Darkness looks great and it definitely has its creepy moments, but Biswas’s pacing is a bit slack. Frankly, most viewers will realize around the forty-minute mark that this narrative really should be much further along by then. Darkness clocks in at one-hundred one minutes, but it honestly should have come in around the eighty-to-eighty-five range. Oh well, such is life.

Regardless, nobody can fault the film when it comes to atmosphere. Biswas and cinematographer fully capitalize on the noir ambiance of their Kolkata locations. The professional ensemble also keeps up their end, particularly Jaz Deol, who credibly portrays all sorts of physical and emotional extremes as Ronnie. Sayani Gupta and Neil Bhoopalam both counterbalance him quite effectively, as the smart, proactive Asha and Ronnie’s judgmental cousin AJ, respectively.
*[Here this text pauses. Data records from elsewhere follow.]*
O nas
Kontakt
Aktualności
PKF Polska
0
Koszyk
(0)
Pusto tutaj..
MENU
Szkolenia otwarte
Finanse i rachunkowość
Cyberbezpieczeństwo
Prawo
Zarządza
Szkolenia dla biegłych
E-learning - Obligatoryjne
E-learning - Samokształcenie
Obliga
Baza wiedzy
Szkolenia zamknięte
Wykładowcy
Given the volume of low-to-no budget horror movies released each week, Darkness certainly stands out as something rather distinctive, but it is still essentially a B-movie. It just does not have the depth or the archetypal heft of Tumbbad or Sunrise, yet it is still sufficiently different to pleasantly distract die-hard genre consumers. Recommended for fans of non-western horror movies, Darkness Visible releases today (3/12) on DVD.